The morphology of the lesions was type I in 20, type IIa in 35, and type IIa-IIc in 1 case. The diagnosis at first biopsy was in situ carcinoma in 3, adenoma with no dysplasia in 19, adenoma with low-grade dysplasia in 2, adenoma with moderate-grade dysplasia in 6, adenoma with high-grade dysplasia in 7, and hyperplastic lesion in 17 cases. The histology of EMR revealed in situ carcinoma in 5, carcinoid in 1, gastrointestinal stromal tumor in 1, adenoma with no dysplasia in 14, adenoma with low-grade dysplasia in 3, adenoma with moderate-grade dysplasia in 9, adenoma with high-grade dysplasia in 1, hyperplastic lesion in 21, and no diagnosis in 1 case. However, the moderate- and high-grade dysplasia was diagnosed in different cases with the two methods. EMR was considered complete in all but 1 case. A Nd YAG laser was used in this patient with in situ carcinoma, where the resection margin was not free of cancer cells. Bleeding occurred in 3 cases; 1 required transfusion and had pneumonia postoperatively. There were no gastric cancer-related deaths during the median follow-up of 33 (1-90) months. In the follow up period we could not observe gastric malignancy in the previously hyperplastic polyp cases. Among adenoma cases one recurrence was seen in the same place and one in another location. One hyperplastic residuum occurred and in one case adenoma has grown in the same place.
EMR, a facile and useful diagnostic and therapeutic technique, appears very safe in terms of complications even in patients with comorbidities. Biopsy is generally unreliable to diagnose gastric adenoma. Lesions should be fully resected by EMR for a final diagnosis and (depending on the lesion size and type) possibly definitive treatment.

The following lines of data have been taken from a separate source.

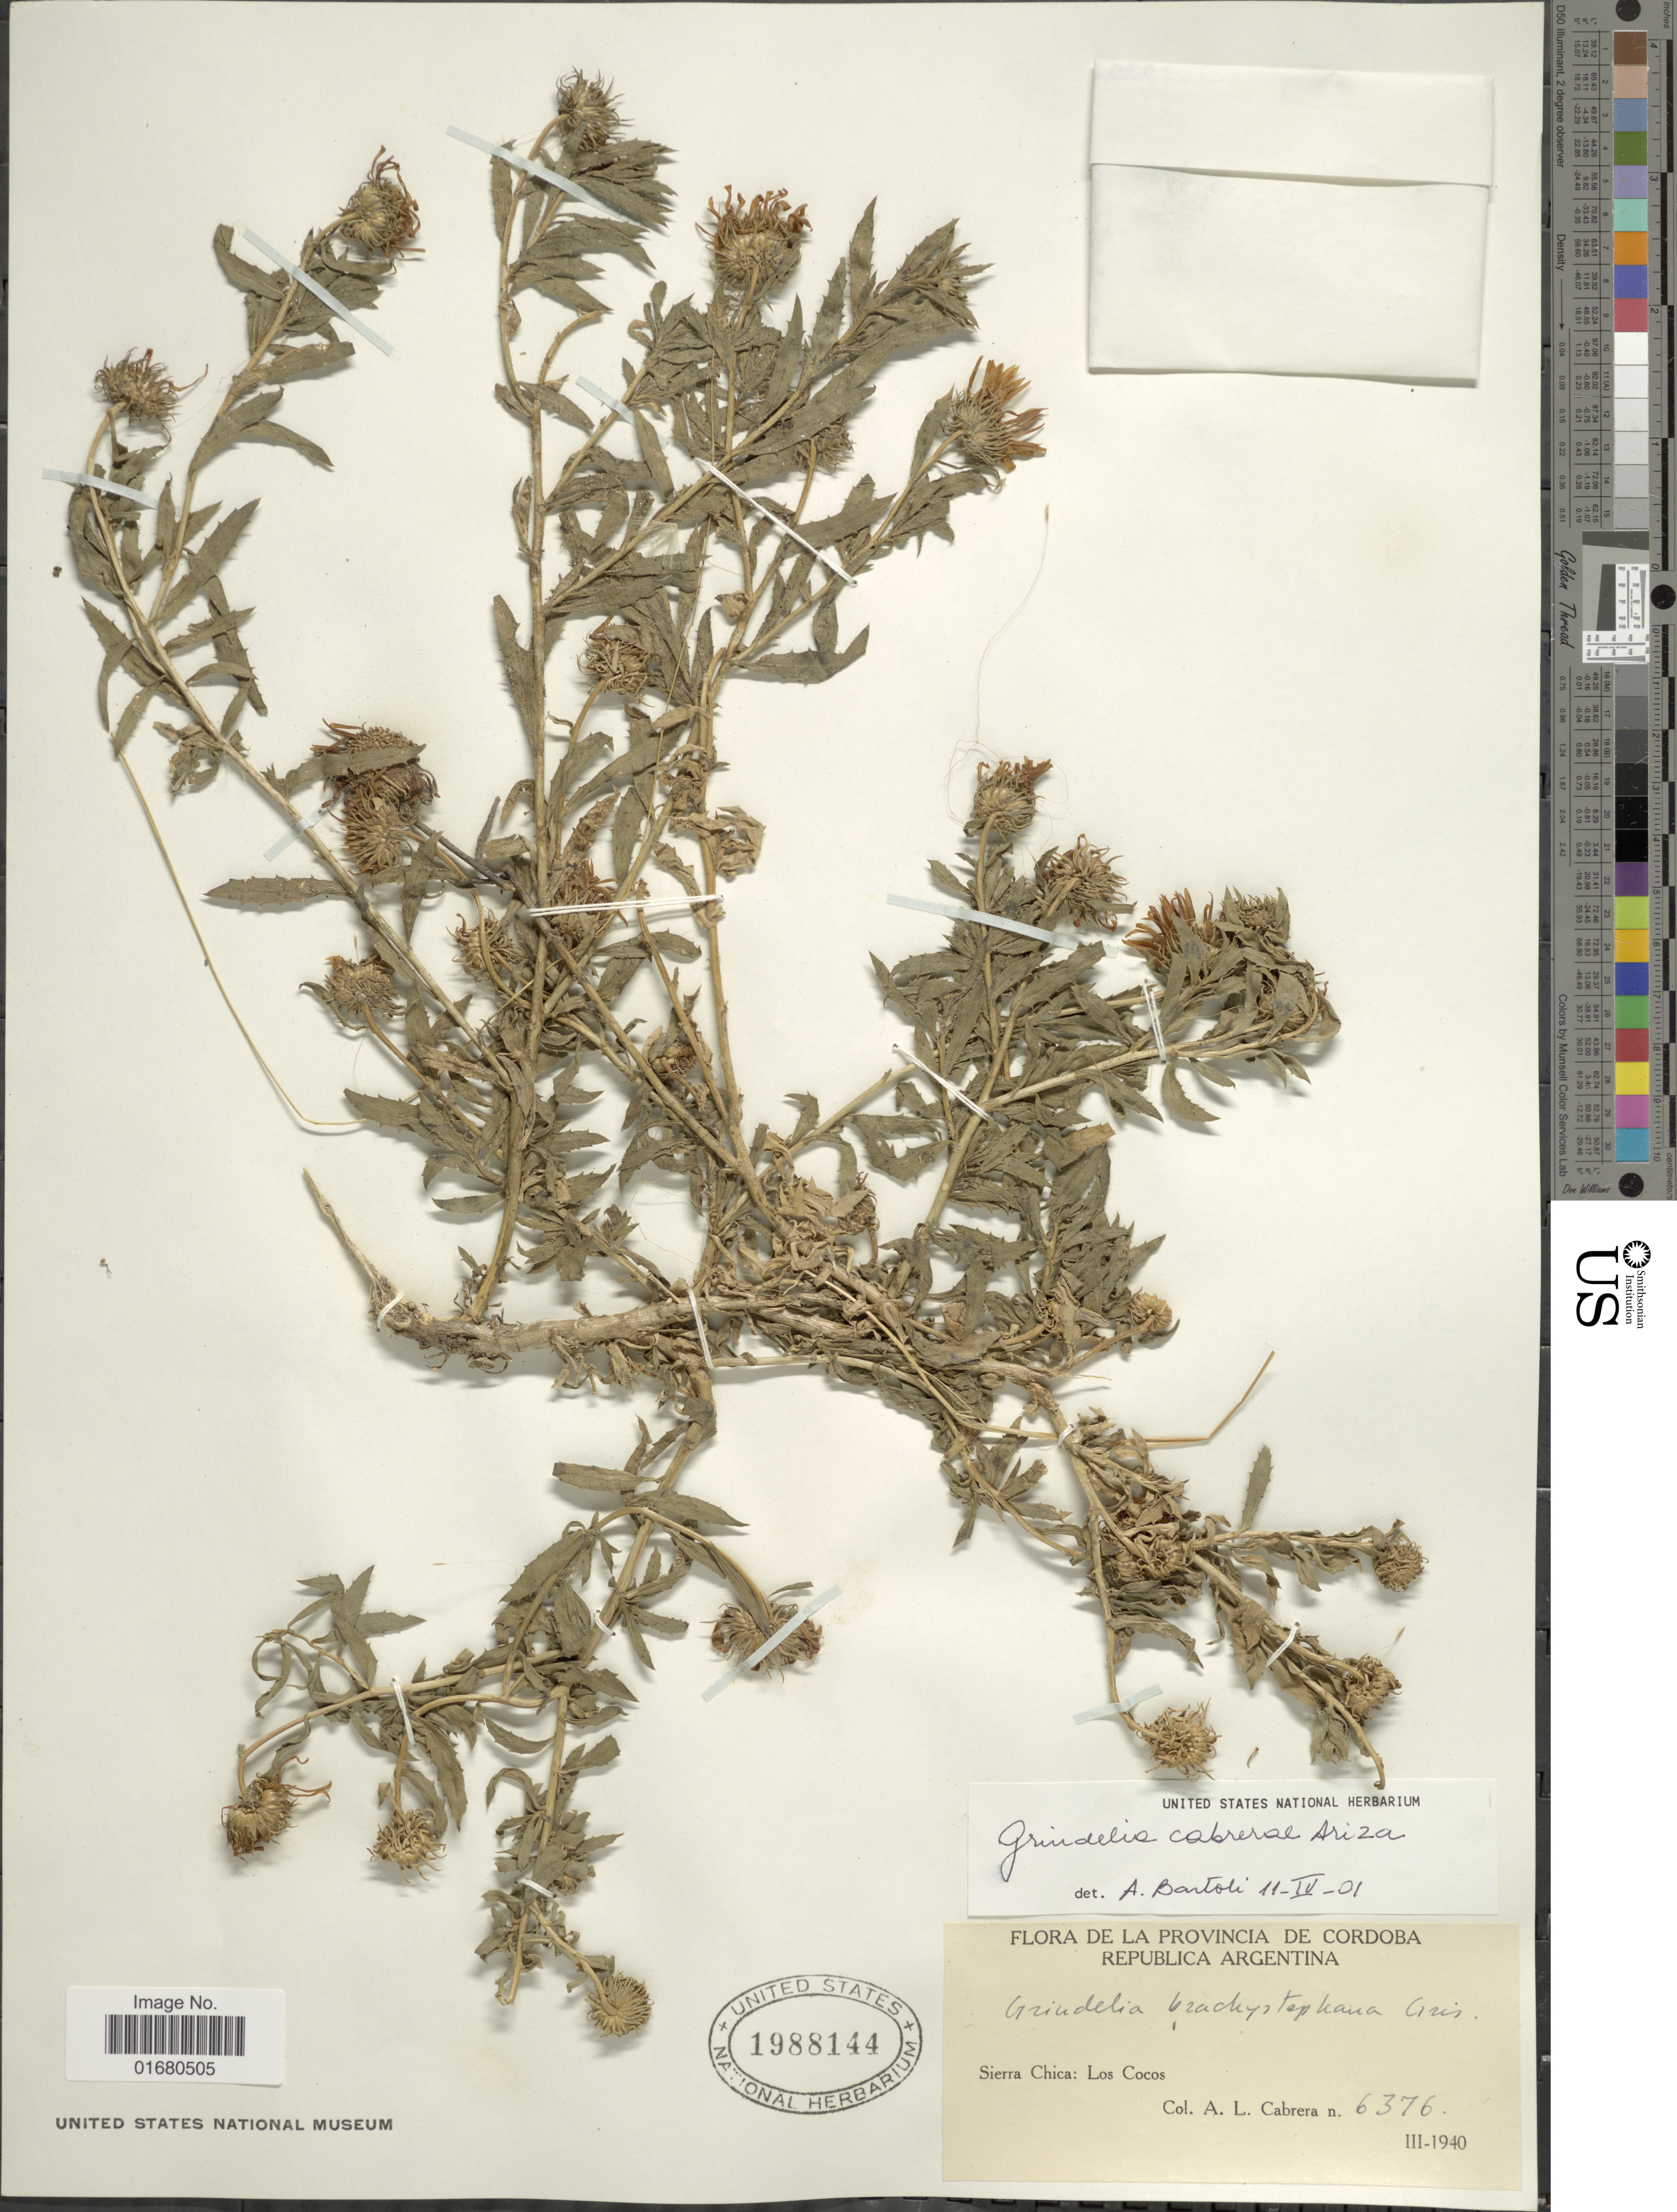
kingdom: Plantae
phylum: Tracheophyta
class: Magnoliopsida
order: Asterales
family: Asteraceae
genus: Grindelia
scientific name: Grindelia cabrerae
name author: Ariza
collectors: A. L. Cabrera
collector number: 6376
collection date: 1940-03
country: Argentina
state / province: Cordoba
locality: Sierra Chica : Los Chicos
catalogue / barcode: US 1988144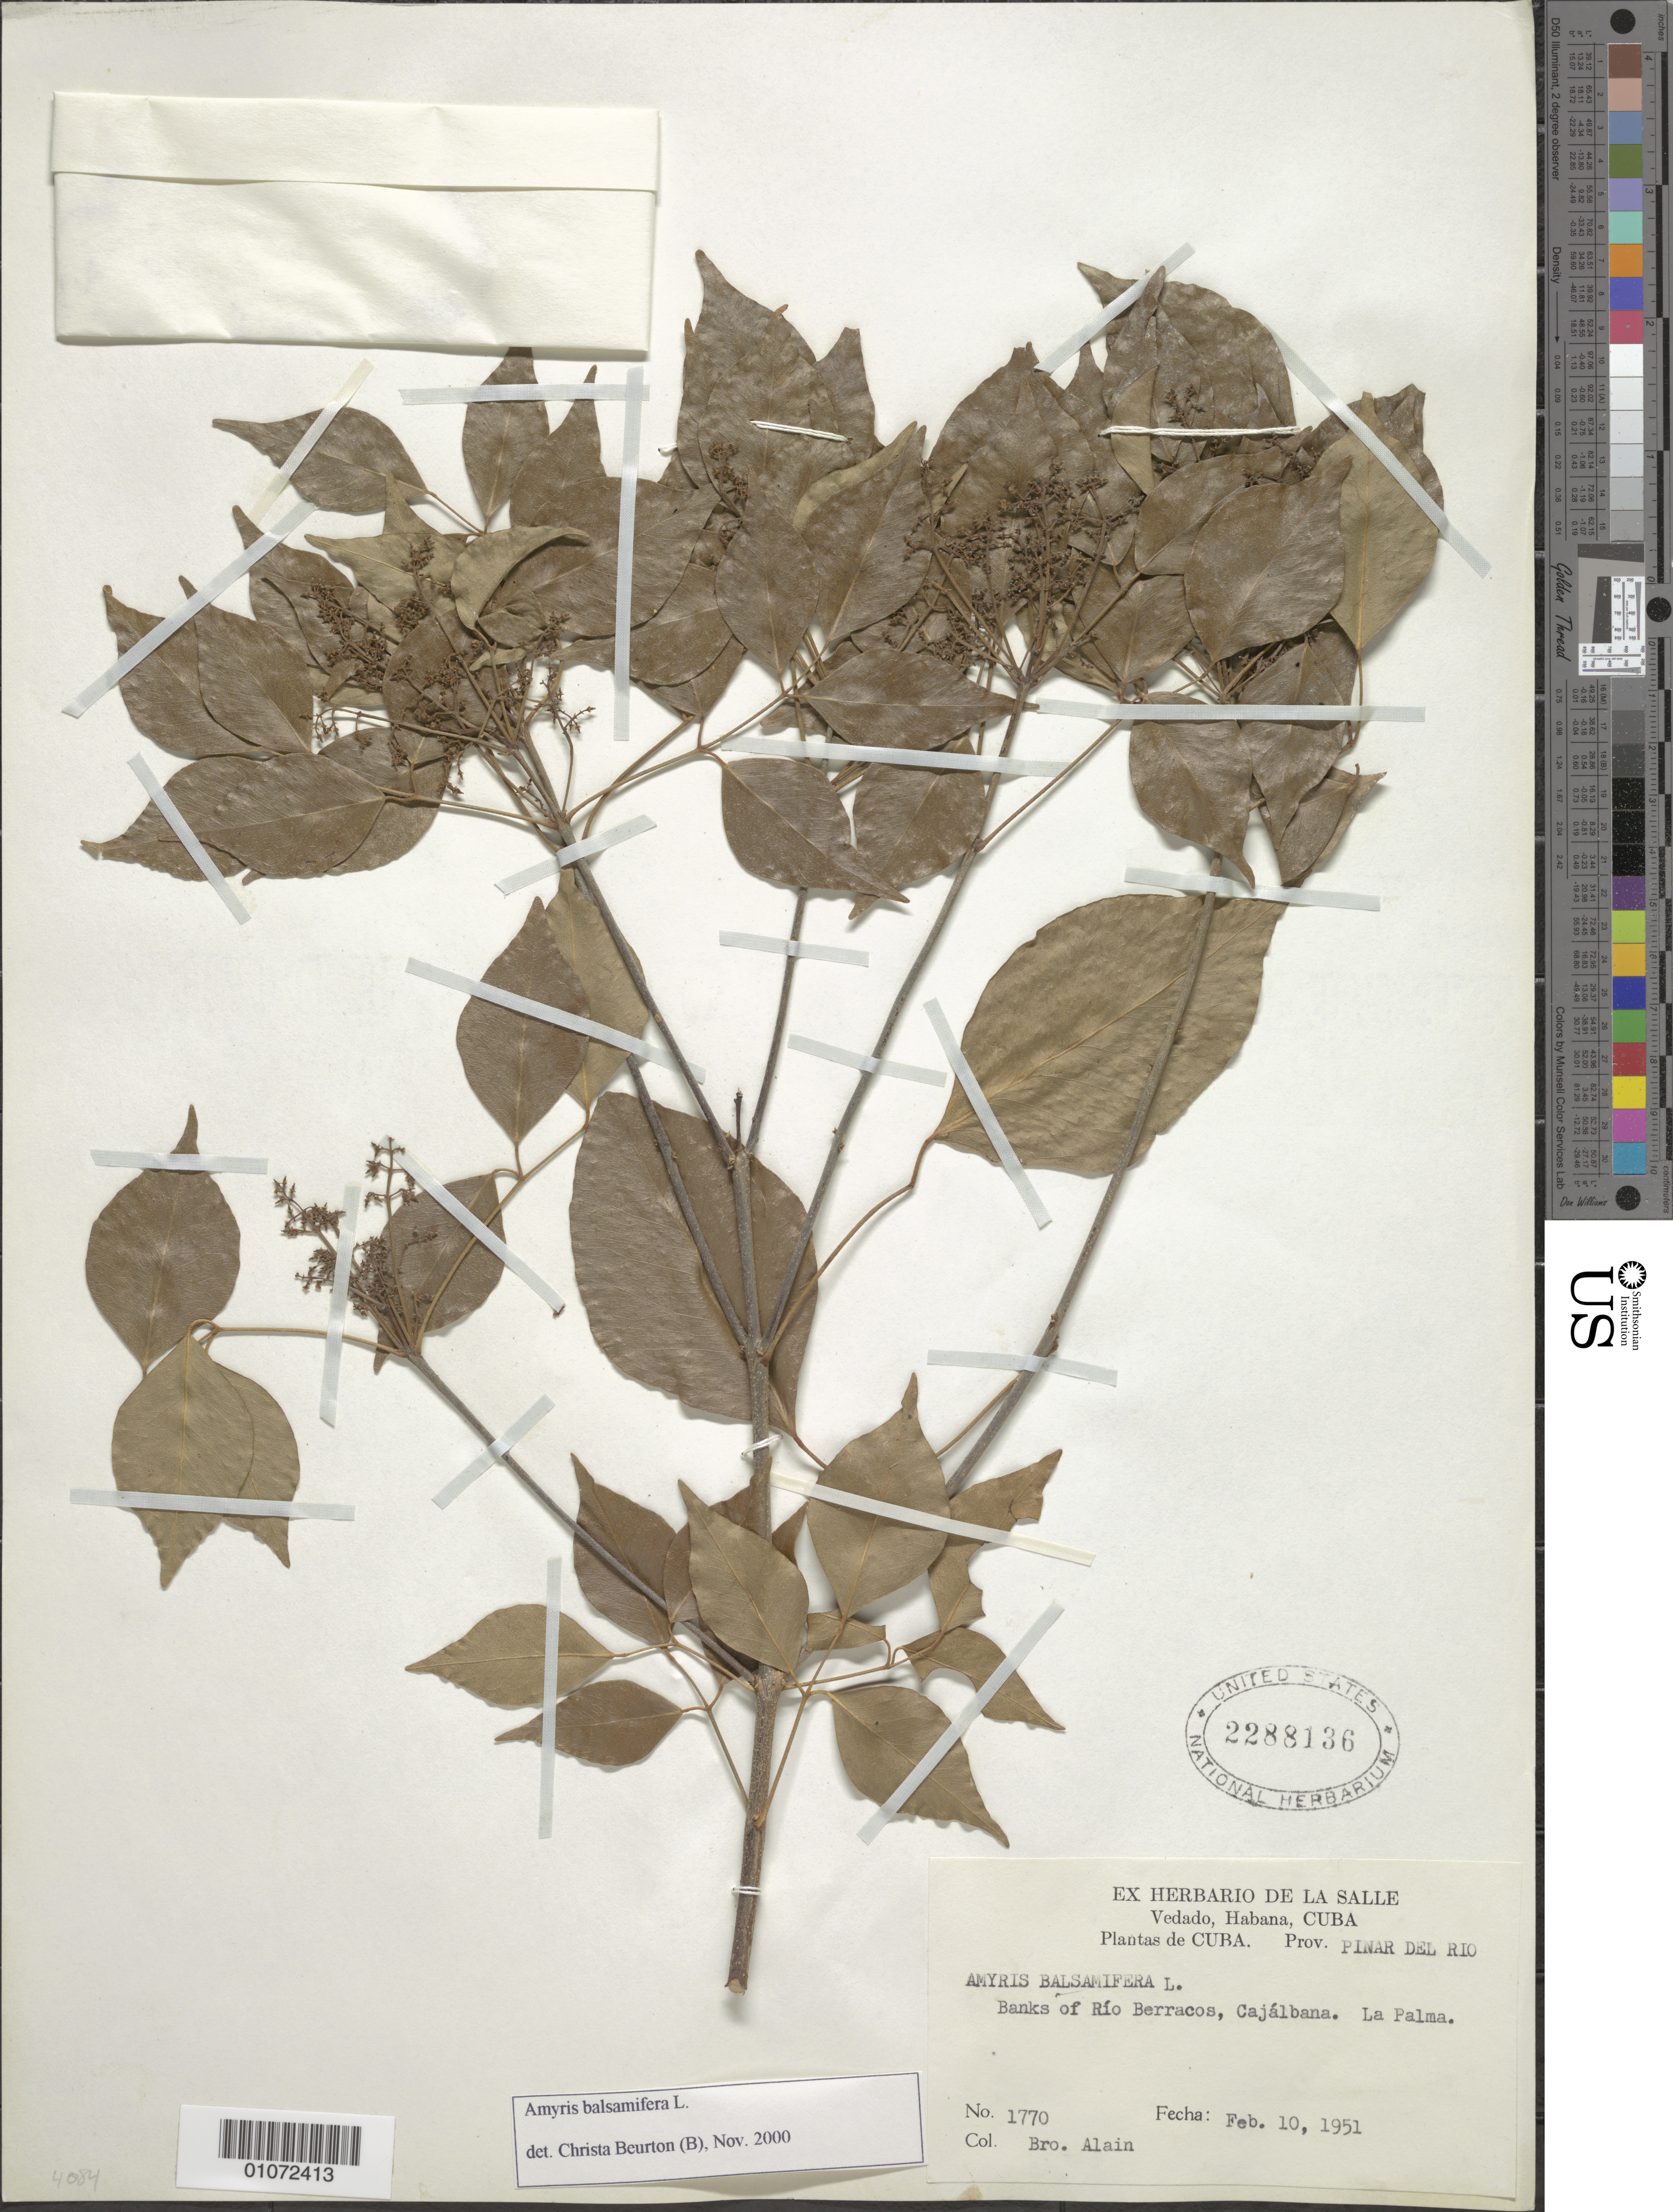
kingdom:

内镜下黏膜切除术(EMR)是胃腺瘤和早期胃癌广泛应用的治疗方法,但匈牙利尚无关于其应用的数据。本研究旨在评估EMR的诊断和治疗效果。
1994年至2005年期间研究了44例患者(30例女性,14例男性,平均年龄:67岁);33例有严重合并症(肝硬化或严重心血管疾病)。所有病例均采用靛胭脂染色和电子放大,必要时行内镜超声检查。共进行了56次EMR。对活检和切除标本的组织学结果进行分析。
病变形态为I型20例,IIa型35例,IIa-IIc型1例。首次活检诊断为原位癌3例,无发育异常的腺瘤19例,低级别发育异常的腺瘤2例,中级别发育异常的腺瘤6例,高级别发育异常的腺瘤7例,增生性病变17例。EMR组织学显示原位癌5例,类癌1例,胃肠道间质瘤1例,无发育异常的腺瘤14例,低级别发育异常的腺瘤3例,中级别发育异常的腺瘤9例,高级别发育异常的腺瘤1例,增生性病变21例,1例未明确诊断。然而,两种方法诊断中级别和高级别发育异常的病例不同。除1例患者外,所有EMR均视为完整切除。该原位癌患者使用了Nd YAG激光,切除边缘有癌细胞残留。3例发生出血;1例需要输血且术后发生肺炎。中位随访33(1-90)个月期间无胃癌相关死亡。随访期间,我们未观察到先前增生性息肉病例发生胃恶性肿瘤。腺瘤病例中,1例在同一部位复发,1例在另一部位复发。出现1例增生性残留,1例腺瘤在同一部位生长。
EMR是一种简便且有用的诊断和治疗技术,即使在合并症患者中,并发症方面也似乎非常安全。活检通常难以可靠诊断胃腺瘤。应通过EMR完整切除病变以进行最终诊断,并(根据病变大小和类型)可能进行确定性治疗。